Gain Optimization of Low-Profile Textile Antennas Using CMA and Active Mode Subtraction Method

This paper presents an active mode subtraction method based on the characteristic mode analysis to estimate the forward directivity based on the difference in modal significance curves. This made the optimization of the antenna gain in the design process to be more efficient. To the best of the authors' knowledge, such method is innovative and proposed in literature for the first time. This method is derived on the basis that the total radiated field of the antenna, and consequently, the directivity is mainly contributed by the excited dominant modes. To demonstrate its effectiveness, three compact, planar, and wearable antennas with increasing complexity will be designed and optimized using this method.

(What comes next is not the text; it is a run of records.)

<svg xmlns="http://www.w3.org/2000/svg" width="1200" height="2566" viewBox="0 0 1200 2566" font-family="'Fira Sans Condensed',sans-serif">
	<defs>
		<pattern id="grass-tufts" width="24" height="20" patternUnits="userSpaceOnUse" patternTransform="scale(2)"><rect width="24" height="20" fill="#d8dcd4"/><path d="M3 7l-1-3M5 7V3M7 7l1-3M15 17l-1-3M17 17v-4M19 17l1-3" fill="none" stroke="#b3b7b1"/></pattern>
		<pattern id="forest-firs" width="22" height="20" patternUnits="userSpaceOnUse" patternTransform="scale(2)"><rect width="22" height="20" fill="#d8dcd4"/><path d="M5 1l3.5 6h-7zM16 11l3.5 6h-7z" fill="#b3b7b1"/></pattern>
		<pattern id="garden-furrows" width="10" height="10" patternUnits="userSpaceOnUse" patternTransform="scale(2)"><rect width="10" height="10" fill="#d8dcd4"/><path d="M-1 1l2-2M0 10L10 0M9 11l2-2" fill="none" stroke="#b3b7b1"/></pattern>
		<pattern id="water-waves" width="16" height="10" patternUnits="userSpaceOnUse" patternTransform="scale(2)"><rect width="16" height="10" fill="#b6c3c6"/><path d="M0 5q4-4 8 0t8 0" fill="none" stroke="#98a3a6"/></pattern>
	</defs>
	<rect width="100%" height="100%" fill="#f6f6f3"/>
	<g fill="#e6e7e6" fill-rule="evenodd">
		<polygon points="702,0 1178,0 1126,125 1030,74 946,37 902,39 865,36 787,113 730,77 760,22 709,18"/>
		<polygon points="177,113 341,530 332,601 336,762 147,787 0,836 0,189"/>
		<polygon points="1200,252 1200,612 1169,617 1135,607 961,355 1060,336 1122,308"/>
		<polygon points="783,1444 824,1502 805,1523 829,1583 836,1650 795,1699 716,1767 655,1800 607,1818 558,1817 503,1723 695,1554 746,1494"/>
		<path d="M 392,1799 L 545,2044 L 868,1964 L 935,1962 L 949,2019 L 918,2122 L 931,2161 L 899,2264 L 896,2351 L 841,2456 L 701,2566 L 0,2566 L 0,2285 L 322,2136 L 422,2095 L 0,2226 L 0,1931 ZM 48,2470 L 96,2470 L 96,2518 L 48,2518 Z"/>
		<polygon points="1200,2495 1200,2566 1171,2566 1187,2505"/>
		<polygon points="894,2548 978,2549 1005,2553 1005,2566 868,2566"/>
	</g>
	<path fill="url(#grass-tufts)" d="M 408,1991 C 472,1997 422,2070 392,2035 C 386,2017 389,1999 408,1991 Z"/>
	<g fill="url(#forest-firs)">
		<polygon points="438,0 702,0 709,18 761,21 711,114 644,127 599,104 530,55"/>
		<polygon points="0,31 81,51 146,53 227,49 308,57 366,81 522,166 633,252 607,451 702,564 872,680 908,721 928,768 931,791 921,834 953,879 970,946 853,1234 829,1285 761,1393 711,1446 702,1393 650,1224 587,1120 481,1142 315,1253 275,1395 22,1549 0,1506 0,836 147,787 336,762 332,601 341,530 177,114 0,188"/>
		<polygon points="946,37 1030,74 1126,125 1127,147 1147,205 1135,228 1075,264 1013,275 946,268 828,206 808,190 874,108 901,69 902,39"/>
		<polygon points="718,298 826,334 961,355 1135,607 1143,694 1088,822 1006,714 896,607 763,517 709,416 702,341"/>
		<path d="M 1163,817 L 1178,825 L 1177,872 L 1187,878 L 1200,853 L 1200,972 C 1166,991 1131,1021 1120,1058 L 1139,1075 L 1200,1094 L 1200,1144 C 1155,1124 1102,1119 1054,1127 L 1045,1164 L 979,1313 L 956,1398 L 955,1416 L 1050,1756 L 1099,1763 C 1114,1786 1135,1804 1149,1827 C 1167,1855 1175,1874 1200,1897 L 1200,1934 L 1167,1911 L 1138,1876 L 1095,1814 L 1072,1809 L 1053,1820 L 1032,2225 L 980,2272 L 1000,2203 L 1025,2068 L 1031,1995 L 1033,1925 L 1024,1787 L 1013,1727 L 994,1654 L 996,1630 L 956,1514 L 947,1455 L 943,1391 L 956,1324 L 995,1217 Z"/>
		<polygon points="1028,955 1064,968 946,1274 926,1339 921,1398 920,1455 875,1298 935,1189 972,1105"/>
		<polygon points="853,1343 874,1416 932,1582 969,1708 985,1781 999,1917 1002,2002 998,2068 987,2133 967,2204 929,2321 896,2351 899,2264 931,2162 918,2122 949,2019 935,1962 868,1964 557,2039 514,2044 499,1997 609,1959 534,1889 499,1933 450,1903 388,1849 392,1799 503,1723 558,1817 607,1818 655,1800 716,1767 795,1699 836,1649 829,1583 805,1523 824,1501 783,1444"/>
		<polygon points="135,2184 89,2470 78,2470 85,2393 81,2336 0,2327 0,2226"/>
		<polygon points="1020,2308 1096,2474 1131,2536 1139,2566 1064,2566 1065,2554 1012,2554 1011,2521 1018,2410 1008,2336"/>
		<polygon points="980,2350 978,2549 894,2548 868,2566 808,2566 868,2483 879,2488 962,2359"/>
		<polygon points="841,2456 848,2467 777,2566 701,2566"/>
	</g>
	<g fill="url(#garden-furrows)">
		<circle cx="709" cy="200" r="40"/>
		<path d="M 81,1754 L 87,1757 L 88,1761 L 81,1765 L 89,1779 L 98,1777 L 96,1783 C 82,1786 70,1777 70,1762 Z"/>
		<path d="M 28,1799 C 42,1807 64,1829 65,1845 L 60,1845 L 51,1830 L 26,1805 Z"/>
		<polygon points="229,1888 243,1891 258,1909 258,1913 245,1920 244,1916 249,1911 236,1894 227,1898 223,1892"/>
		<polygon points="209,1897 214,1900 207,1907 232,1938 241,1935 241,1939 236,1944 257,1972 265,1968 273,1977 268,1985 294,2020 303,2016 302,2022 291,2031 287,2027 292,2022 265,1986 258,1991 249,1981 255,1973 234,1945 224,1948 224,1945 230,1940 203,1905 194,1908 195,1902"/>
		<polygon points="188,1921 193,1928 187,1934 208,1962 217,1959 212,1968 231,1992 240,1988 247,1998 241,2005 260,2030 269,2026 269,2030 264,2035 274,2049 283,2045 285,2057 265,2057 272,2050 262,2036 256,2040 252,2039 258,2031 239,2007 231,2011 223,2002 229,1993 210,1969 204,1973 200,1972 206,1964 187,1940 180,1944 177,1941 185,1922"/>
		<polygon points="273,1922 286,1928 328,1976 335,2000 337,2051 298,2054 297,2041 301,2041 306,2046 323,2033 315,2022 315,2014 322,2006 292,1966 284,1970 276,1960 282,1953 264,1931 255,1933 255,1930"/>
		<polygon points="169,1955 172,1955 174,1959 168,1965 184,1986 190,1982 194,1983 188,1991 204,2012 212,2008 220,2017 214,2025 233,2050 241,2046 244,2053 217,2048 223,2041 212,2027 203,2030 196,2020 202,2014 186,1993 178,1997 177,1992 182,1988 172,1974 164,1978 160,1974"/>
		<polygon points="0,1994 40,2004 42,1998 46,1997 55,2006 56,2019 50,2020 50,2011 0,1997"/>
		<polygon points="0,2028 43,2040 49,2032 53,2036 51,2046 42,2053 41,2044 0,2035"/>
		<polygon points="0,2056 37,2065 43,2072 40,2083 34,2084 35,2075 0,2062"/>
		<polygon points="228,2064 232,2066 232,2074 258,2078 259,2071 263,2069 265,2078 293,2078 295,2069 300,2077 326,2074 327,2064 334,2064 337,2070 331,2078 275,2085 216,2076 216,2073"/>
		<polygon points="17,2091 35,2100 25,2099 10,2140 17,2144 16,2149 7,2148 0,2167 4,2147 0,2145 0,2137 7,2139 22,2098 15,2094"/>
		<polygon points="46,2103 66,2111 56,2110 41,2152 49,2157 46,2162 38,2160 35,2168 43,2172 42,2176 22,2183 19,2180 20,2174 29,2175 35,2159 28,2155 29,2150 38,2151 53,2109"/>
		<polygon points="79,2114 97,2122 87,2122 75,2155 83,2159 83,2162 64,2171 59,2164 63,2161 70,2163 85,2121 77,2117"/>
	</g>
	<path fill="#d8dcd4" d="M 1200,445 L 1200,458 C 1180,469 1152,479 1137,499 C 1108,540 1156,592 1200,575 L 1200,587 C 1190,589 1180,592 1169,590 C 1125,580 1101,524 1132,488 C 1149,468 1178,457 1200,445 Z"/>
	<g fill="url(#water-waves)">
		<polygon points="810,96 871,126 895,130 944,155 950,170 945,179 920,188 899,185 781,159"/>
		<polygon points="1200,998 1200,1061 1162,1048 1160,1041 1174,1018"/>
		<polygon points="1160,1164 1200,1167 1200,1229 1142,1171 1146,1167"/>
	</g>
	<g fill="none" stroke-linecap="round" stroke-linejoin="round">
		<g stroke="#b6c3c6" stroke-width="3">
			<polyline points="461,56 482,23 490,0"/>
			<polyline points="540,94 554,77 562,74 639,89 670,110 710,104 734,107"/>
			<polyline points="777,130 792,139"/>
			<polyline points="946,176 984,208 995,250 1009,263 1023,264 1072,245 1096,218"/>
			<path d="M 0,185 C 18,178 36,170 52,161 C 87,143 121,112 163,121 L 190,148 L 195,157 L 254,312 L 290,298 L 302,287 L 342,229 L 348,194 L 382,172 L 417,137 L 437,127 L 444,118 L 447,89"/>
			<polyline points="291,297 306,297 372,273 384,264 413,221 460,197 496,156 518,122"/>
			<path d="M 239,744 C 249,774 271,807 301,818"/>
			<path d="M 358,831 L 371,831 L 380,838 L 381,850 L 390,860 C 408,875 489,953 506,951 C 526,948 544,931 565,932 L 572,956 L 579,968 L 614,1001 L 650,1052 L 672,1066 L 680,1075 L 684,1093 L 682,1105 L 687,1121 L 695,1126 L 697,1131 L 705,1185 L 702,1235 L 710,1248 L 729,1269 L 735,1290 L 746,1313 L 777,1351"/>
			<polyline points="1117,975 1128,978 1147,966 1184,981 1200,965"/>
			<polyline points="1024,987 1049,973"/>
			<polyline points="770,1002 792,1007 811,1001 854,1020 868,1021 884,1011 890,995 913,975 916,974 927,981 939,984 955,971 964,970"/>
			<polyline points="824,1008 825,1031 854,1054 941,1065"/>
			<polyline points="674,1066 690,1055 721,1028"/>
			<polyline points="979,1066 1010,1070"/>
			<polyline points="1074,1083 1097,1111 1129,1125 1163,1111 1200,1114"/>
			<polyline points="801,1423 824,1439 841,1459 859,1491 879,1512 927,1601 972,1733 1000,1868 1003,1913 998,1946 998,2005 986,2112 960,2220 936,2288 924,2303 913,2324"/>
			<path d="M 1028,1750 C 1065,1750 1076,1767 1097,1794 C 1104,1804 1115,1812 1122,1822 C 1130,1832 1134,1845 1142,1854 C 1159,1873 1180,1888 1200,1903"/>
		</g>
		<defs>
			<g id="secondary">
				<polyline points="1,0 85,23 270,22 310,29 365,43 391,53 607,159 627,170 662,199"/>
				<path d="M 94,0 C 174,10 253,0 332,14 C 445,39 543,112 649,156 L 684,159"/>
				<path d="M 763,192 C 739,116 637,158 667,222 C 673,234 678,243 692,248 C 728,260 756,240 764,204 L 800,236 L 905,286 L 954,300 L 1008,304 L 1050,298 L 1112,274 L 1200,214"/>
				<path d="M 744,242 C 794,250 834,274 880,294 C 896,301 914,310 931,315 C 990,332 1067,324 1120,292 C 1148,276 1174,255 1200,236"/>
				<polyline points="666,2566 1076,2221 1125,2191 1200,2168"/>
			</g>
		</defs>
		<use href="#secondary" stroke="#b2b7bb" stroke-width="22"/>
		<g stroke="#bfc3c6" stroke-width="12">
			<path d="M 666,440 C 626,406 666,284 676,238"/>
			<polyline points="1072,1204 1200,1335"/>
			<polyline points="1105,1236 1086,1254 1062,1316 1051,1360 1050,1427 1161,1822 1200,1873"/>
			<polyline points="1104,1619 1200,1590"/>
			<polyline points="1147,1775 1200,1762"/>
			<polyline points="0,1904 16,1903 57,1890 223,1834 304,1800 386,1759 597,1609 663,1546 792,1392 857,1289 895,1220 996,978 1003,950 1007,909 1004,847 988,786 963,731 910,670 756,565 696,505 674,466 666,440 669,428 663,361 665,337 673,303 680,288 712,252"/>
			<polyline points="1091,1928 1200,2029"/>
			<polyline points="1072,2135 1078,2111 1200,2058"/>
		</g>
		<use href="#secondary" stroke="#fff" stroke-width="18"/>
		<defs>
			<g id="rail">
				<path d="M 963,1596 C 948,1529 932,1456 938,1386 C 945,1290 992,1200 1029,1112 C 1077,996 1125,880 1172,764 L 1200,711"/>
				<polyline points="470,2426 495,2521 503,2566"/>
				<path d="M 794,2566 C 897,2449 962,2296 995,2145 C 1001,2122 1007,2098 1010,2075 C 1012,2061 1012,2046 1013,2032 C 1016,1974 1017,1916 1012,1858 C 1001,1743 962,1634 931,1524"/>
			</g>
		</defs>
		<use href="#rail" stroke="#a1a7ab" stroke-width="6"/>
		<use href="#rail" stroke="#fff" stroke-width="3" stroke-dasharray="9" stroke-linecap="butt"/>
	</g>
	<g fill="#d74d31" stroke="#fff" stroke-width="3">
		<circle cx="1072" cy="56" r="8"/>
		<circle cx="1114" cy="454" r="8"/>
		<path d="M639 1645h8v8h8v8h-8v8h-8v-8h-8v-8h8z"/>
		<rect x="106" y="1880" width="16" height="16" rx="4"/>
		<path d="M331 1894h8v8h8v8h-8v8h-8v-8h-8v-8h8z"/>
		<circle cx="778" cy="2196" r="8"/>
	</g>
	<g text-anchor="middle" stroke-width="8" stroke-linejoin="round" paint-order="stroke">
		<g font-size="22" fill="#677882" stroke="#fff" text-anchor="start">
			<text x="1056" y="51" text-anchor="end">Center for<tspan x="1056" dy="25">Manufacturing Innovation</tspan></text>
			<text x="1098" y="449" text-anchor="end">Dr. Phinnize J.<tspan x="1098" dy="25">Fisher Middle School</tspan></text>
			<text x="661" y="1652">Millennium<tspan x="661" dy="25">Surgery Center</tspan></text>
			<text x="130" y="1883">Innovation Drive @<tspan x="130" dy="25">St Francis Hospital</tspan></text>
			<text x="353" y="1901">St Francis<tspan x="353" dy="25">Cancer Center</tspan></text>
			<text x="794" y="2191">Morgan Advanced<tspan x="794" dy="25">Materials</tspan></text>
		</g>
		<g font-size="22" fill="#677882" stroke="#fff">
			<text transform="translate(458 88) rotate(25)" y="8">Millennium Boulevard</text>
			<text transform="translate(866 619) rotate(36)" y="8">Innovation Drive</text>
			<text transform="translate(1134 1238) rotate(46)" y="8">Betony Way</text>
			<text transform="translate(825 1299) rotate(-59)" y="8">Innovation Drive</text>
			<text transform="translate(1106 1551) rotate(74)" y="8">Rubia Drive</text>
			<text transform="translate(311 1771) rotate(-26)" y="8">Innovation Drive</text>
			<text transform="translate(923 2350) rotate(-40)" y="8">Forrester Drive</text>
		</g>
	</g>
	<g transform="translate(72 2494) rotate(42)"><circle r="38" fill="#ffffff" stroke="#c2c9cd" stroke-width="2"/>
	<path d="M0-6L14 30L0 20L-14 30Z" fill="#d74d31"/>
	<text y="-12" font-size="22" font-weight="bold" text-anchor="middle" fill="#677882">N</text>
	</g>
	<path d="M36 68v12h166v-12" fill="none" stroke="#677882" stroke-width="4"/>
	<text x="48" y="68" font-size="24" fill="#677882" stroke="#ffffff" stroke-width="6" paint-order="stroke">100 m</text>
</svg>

The first is a conventional circular patch antenna operating at 5.3 GHz, whereas the second one is a planar loop antenna operating at 3.08 GHz. The third design is a crown-shaped planar antenna (CPA) with a $3\times3$ artificial magnetic conductor (AMC) plane integrated underneath to reduce potential coupling effects from the body. All three antennas are made fully using textiles with the same thicknesses: felt fabric as its substrate and ShieldIt Super as its conductive textile. For all designs, the use of the proposed method, which is validated using the method of moments, has predicted the maximum direction of radiation and its respective gain at the desired frequencies with good accuracy. Besides that, the design of the AMC plane for the CPA is also optimized using CMA prior to the integration with the antenna and a leather wrist strap. Measurements of the final crown-shaped antenna design indicated a good agreement with simulations, with an operating bandwidth of more than 240 MHz, FBR of 15.73 dB and a directional radiation pattern outward from the body.